Start of Block

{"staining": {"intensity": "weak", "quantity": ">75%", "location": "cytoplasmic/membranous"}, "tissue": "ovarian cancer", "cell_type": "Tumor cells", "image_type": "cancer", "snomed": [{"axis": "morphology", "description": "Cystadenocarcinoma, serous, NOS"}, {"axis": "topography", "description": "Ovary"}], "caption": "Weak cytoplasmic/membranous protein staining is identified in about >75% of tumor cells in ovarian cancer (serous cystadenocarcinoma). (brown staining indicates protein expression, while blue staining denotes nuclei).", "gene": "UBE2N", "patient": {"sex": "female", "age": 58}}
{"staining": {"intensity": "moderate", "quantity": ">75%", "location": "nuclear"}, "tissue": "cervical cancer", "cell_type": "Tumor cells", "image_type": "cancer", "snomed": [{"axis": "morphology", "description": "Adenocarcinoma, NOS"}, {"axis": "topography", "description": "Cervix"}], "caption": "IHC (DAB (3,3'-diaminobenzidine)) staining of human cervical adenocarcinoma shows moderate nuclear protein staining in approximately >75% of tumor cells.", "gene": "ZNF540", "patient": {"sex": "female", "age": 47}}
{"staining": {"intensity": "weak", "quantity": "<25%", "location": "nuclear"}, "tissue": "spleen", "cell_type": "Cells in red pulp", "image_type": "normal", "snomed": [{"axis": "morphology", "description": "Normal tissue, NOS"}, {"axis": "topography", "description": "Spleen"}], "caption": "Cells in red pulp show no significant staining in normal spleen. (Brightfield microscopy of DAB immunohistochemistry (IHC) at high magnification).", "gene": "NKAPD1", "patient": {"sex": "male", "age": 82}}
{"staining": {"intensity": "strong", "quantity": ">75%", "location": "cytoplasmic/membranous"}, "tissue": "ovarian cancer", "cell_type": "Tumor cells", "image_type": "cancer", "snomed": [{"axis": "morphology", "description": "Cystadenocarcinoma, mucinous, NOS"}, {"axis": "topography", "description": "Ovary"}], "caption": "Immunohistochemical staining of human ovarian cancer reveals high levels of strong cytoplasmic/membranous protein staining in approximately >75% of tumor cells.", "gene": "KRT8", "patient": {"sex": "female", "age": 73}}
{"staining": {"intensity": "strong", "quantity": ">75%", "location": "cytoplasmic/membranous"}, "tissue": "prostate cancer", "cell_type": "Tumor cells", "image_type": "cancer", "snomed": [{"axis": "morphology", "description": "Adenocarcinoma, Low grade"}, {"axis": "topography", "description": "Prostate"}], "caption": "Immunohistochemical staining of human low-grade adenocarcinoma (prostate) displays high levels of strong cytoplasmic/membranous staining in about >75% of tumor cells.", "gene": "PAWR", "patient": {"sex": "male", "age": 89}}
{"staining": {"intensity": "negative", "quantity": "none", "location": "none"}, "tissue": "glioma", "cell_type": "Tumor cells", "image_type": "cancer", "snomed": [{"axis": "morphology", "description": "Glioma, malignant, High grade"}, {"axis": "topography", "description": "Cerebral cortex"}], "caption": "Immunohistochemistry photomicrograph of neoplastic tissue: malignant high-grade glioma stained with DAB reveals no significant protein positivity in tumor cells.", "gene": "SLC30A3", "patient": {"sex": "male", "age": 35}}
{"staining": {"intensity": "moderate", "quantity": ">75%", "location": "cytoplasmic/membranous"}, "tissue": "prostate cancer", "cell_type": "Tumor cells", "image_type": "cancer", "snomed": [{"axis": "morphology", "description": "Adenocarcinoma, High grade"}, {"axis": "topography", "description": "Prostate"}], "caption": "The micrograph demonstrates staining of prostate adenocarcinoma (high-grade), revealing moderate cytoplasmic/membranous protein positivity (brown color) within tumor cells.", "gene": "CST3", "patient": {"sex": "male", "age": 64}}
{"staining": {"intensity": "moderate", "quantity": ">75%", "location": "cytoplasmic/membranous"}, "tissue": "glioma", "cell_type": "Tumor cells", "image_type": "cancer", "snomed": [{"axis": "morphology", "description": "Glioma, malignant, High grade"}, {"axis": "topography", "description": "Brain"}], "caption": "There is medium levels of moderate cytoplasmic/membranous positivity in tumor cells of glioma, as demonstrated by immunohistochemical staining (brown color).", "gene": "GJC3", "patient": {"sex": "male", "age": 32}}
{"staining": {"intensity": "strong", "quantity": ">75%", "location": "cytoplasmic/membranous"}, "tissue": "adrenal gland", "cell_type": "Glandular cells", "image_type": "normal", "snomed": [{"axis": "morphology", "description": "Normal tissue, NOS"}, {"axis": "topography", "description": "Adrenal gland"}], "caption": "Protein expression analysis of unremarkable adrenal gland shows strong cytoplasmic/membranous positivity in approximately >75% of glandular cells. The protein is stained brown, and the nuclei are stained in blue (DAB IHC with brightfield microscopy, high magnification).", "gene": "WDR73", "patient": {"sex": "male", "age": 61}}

End of Block

What needs to be done |
Look above for the line with "of human low-grade" and the line with "is medium levels"; transcribe both and all lines in between, exactly, and nothing else.

Answer box |
{"staining": {"intensity": "strong", "quantity": ">75%", "location": "cytoplasmic/membranous"}, "tissue": "prostate cancer", "cell_type": "Tumor cells", "image_type": "cancer", "snomed": [{"axis": "morphology", "description": "Adenocarcinoma, Low grade"}, {"axis": "topography", "description": "Prostate"}], "caption": "Immunohistochemical staining of human low-grade adenocarcinoma (prostate) displays high levels of strong cytoplasmic/membranous staining in about >75% of tumor cells.", "gene": "PAWR", "patient": {"sex": "male", "age": 89}}
{"staining": {"intensity": "negative", "quantity": "none", "location": "none"}, "tissue": "glioma", "cell_type": "Tumor cells", "image_type": "cancer", "snomed": [{"axis": "morphology", "description": "Glioma, malignant, High grade"}, {"axis": "topography", "description": "Cerebral cortex"}], "caption": "Immunohistochemistry photomicrograph of neoplastic tissue: malignant high-grade glioma stained with DAB reveals no significant protein positivity in tumor cells.", "gene": "SLC30A3", "patient": {"sex": "male", "age": 35}}
{"staining": {"intensity": "moderate", "quantity": ">75%", "location": "cytoplasmic/membranous"}, "tissue": "prostate cancer", "cell_type": "Tumor cells", "image_type": "cancer", "snomed": [{"axis": "morphology", "description": "Adenocarcinoma, High grade"}, {"axis": "topography", "description": "Prostate"}], "caption": "The micrograph demonstrates staining of prostate adenocarcinoma (high-grade), revealing moderate cytoplasmic/membranous protein positivity (brown color) within tumor cells.", "gene": "CST3", "patient": {"sex": "male", "age": 64}}
{"staining": {"intensity": "moderate", "quantity": ">75%", "location": "cytoplasmic/membranous"}, "tissue": "glioma", "cell_type": "Tumor cells", "image_type": "cancer", "snomed": [{"axis": "morphology", "description": "Glioma, malignant, High grade"}, {"axis": "topography", "description": "Brain"}], "caption": "There is medium levels of moderate cytoplasmic/membranous positivity in tumor cells of glioma, as demonstrated by immunohistochemical staining (brown color).", "gene": "GJC3", "patient": {"sex": "male", "age": 32}}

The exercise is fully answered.